Elsa sedang duduk di depan meja rias dengan pandangan tidak terbaca, entah itu bahagia atau sedih. Setelah satu jam yang lalu Erick sudah mengikrarkan janji suci yang membuat Elsa resmi menjadi istrinya yang sah.
Di samping Elsa ada beberapa orang sedang mendandaninya. Gaun putih panjang menjuntai hingga lantai sudah melekat di tubuh ramping Elsa. Sangat pas dan menampakan lekuk tubuhnya. Rambutnya sudah disanggul dan ada sebuah mahkota bertahtakan permata menghiasi kepalannya.
Harusnya Elsa merasa bahagia dengan kemewahan itu. Namun, Elsa mendapatkannya dari sebuah ancaman membuatnya tidak merasa bahagia.

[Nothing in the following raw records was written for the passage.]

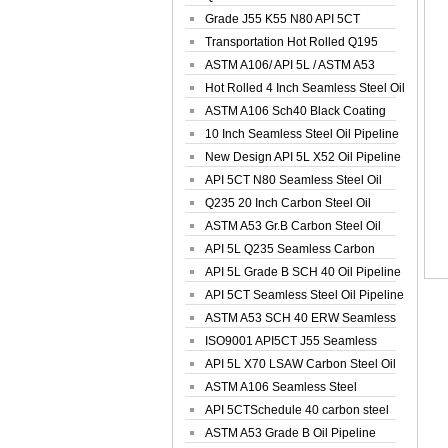
Spiral Oil ...
Grade J55 K55 N80 API 5CT
Seamless Well ...
Transportation Hot Rolled Q195
Spiral We...
ASTM A106/ API 5L / ASTM A53
Grade B Sea...
Hot Rolled 4 Inch Seamless Steel Oil
Pip...
ASTM A106 Sch40 Black Coating
Seamless S...
10 Inch Seamless Steel Oil Pipeline
New Design API 5L X52 Oil Pipeline
API 5CT N80 Seamless Steel Oil
Pipeline
Q235 20 Inch Carbon Steel Oil
Pipeline
ASTM A53 Gr.B Carbon Steel Oil
Pipeline
API 5L Q235 Seamless Carbon
Steel Oil Pi...
API 5L Grade B SCH 40 Oil Pipeline
API 5CT Seamless Steel Oil Pipeline
ASTM A53 SCH 40 ERW Seamless
Carbon Oil ...
ISO9001 API5CT J55 Seamless
Carbon Steel...
API 5L X70 LSAW Carbon Steel Oil
Pipelin...
ASTM A106 Seamless Steel
Precision Oil P...
API 5CTSchedule 40 carbon steel
Oil Pipe...
ASTM A53 Grade B Oil Pipeline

“Sudah selesai, Nona,” ucap salah satu make-up artist itu.
Sepertinya Elsa sedang dalam dunianya sendiri, sehingga tidak mendengar apa yang baru saja make-up artist itu katakan.
“Nona ...,” panggilnya lagi.
Tetap tidak ada respon dari Elsa.
Tiga orang make-up artist di samping Elsa melihat pantulan Erick pada cermin yang ada di hadapan mereka. Erick juga memberi isyarat agar mereka semua pergi dari ruangan itu.
Kini tinggal Erick dan Elsa yang ada di ruangan itu. Erick berdiri tidak jauh dari Elsa. Sejenak Erick memandang Elsa dari tempat.
“Apa yang sedang kamu pikirkan?” tanya Erick.
Tidak ada respon dari Elsa.
Erick bukanlah orang yang sabar. Laki-laki angkuh itupun memutuskan untuk menghampiri Elsa. Erick berdiri tepat di belakang tubuh Elsa yang sedang duduk di depan meja rias. Pandangan Elsa kosong dan Erick pun tahu itu.
Erick memposisikan kedua tangannya di pundak Elsa lalu sedikit menekannya. Tindakan Erick itu membuat Elsa langsung tersadar dari lamunannya.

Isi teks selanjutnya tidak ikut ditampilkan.